Another thing that makes Christianity unique is its source of information. All religions have some sort of basis of information that outlines its beliefs and practices, but none have one source of information that makes the claims Christianity does about the Bible—it is the written Word of God, and it is infallible and inerrant and all that is necessary for faith and practice (2 Timothy 3:16). Christians believe that the Bible is the inspired—literally “God-breathed”—Word of God and that its teaching is the final authority (2 Timothy 3:16; 2 Peter 1:20-21). Though there are other religions that use prophecy, none are 100% accurate, as are those in the Bible, and none of them point to someone like Jesus who made incredible claims and performed incredible deeds.
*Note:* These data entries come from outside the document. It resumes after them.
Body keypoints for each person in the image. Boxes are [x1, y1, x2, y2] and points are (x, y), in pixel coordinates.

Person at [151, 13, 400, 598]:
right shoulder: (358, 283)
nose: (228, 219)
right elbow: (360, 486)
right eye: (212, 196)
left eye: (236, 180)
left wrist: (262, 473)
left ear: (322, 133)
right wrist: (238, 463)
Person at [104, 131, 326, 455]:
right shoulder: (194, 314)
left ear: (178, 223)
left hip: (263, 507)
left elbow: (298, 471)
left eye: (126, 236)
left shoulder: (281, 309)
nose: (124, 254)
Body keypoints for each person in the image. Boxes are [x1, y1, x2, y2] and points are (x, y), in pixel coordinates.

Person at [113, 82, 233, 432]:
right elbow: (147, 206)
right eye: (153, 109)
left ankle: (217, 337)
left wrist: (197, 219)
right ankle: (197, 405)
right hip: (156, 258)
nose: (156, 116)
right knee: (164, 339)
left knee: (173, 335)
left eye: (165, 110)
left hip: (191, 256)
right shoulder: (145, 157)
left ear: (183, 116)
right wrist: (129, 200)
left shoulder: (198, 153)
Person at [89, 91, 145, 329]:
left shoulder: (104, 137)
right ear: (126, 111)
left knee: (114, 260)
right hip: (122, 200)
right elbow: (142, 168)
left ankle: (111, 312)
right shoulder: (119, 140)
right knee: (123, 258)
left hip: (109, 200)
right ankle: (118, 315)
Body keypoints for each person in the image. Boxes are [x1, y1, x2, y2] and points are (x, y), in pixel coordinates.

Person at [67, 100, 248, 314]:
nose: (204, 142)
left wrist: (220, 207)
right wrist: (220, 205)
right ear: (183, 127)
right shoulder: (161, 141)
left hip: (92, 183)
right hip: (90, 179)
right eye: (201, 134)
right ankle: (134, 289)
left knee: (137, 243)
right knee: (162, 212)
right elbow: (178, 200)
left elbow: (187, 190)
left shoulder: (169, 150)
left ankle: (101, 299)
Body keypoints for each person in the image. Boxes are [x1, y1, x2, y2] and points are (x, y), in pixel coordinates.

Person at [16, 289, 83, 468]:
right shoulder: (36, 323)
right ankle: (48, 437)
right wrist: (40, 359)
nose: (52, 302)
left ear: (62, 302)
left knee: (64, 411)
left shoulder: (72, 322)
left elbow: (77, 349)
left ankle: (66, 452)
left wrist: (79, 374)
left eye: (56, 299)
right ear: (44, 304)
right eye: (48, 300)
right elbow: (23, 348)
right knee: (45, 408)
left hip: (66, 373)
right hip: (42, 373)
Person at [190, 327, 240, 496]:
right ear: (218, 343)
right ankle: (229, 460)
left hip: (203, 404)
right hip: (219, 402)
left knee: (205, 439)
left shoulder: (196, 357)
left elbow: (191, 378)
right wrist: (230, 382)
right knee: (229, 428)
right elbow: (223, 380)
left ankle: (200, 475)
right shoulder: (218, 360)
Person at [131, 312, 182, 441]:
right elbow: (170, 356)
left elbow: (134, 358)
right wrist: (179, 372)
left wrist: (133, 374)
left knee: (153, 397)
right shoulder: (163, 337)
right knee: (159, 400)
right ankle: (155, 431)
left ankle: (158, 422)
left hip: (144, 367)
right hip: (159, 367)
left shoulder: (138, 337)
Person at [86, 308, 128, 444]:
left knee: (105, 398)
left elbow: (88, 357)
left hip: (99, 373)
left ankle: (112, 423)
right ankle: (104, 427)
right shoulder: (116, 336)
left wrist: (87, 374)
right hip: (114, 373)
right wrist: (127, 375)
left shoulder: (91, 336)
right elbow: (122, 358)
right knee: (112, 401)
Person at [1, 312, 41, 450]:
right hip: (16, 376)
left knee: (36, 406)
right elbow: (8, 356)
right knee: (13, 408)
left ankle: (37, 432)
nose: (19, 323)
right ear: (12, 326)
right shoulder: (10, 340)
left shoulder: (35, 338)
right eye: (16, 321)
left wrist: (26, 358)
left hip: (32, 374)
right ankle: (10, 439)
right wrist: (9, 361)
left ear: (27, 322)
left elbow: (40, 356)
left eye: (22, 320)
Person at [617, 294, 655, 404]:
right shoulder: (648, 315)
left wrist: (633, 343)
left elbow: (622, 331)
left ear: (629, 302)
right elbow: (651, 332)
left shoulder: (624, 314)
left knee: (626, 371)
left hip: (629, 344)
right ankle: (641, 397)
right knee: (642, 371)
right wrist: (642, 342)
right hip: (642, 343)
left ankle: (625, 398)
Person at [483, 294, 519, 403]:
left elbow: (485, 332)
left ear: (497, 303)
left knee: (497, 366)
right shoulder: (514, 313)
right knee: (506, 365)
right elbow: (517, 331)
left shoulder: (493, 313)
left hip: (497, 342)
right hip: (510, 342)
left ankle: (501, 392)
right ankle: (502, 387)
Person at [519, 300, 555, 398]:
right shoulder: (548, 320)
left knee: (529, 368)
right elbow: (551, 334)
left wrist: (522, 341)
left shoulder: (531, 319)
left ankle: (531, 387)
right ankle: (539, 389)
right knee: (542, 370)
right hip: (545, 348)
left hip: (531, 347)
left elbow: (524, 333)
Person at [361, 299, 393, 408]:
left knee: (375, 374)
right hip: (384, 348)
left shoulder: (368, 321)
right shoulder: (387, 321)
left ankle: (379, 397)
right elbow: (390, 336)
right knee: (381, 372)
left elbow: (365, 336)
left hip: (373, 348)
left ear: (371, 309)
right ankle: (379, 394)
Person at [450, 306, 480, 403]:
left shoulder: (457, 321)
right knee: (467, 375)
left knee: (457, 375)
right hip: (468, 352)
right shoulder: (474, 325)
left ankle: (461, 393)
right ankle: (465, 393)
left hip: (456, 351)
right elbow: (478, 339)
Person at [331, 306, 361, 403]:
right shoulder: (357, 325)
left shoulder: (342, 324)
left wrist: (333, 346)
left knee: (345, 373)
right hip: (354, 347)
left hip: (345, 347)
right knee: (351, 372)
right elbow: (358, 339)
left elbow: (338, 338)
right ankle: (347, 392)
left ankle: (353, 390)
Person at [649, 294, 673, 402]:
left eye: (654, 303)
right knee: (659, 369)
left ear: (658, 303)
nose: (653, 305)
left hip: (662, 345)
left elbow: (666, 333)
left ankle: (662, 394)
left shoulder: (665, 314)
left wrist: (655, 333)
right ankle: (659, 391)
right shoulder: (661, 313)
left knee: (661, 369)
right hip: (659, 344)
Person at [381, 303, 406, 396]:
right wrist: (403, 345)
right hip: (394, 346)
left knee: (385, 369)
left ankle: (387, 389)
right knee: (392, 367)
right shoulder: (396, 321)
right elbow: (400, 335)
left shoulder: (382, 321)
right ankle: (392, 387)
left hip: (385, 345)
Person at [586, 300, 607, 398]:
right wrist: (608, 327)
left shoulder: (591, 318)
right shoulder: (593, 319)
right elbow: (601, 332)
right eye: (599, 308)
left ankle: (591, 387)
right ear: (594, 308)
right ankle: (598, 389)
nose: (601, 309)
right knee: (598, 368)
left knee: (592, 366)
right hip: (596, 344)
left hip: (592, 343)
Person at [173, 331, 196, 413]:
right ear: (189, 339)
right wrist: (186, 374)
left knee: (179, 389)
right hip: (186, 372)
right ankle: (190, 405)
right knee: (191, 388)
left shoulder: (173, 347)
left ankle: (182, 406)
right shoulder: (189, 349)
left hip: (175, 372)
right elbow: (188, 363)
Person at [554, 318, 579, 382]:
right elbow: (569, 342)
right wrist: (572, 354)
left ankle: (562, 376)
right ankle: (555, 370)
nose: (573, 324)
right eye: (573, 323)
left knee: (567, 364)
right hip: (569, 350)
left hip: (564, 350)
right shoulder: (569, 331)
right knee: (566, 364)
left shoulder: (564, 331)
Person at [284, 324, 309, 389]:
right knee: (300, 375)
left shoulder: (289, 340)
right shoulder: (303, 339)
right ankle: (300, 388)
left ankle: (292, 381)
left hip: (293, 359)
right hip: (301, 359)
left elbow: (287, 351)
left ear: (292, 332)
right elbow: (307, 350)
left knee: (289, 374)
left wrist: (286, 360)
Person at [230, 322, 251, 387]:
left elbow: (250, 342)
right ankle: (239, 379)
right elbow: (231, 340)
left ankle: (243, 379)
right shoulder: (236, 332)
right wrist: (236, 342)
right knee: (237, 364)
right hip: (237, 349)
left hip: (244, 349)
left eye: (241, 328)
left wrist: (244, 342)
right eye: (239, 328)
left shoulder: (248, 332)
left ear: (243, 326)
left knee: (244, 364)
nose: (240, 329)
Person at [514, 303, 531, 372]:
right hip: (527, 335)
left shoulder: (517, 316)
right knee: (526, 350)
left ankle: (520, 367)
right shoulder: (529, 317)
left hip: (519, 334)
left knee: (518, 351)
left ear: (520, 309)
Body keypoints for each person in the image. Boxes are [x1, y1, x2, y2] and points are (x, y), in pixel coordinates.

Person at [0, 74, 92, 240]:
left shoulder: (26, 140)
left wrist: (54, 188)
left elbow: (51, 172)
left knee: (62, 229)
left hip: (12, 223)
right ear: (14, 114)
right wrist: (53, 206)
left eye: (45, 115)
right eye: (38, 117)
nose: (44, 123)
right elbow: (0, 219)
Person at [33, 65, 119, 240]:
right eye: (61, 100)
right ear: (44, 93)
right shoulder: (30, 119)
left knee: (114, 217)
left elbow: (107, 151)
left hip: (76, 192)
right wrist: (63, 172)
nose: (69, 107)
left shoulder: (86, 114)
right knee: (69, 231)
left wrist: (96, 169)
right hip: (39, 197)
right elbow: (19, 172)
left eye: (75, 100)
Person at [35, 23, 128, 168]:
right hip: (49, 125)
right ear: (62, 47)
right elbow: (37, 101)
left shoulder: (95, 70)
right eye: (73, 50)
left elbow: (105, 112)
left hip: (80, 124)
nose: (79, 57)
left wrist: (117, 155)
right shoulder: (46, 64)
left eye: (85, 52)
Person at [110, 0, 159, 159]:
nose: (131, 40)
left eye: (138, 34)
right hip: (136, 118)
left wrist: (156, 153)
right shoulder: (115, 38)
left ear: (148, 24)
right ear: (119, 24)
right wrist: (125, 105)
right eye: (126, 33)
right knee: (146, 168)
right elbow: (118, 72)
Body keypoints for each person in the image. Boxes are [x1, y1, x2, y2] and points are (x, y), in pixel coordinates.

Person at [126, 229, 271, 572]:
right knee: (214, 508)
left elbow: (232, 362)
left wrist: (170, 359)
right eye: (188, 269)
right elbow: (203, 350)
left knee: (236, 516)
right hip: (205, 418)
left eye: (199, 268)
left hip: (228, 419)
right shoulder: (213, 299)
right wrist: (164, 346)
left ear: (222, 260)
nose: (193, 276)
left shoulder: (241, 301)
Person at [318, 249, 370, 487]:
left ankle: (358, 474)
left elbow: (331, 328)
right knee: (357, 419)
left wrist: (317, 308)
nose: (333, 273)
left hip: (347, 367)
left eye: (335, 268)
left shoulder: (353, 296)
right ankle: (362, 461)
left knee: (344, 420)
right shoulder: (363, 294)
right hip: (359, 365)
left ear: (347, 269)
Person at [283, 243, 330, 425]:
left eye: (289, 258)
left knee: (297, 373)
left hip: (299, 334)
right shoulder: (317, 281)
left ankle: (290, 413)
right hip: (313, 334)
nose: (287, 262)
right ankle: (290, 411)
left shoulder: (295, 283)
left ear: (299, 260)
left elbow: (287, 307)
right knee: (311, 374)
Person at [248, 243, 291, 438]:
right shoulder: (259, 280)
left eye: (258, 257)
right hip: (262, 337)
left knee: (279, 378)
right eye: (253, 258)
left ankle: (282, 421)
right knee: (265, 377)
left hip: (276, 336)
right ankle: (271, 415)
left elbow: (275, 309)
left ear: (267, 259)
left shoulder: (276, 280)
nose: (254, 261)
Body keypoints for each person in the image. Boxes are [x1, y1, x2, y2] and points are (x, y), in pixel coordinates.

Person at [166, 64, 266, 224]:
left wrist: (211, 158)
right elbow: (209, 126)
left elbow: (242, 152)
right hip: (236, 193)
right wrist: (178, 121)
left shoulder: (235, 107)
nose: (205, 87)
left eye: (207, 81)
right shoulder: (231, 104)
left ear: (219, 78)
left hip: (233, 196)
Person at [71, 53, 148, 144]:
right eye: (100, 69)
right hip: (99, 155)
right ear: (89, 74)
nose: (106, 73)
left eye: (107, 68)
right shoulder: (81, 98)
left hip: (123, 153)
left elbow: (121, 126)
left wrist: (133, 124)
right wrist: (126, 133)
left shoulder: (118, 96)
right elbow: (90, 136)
Perhaps the most defining principle of Christianity that makes it truly unique in every way and provides its fundamental basis is the resurrection of Jesus Christ. Within Christianity, the resurrection is vitally important, for without it, Christianity does not exist, and our faith is useless (1 Corinthians 15:14). It was Jesus’ resurrection that changed the lives of the disciples. After Jesus was crucified, the disciples ran and hid. But when they saw the risen Lord, they knew that all Jesus had said and done proved that He was indeed God in flesh. No other religious leader has died in full view of trained executioners, had a guarded tomb, and then rose three days later to appear to many people. The resurrection is proof of who Jesus is and that He did accomplish what He set out to do: provide the only means of redemption for mankind. Buddha did not rise from the dead. Muhammad did not rise from the dead. Confucius did not rise from the dead. Krishna did not rise from the dead. Only Jesus has physically risen from the dead, walked on water, claimed to be God, and raised others from the dead. He has conquered death. Only in Christianity do we have the person of Christ who claimed to be God, performed many miracles to prove His claim of divinity, died and rose from the dead, and claimed that He alone is “the way the truth and the life” (John 14:6) and that no one comes to the Father except through Him.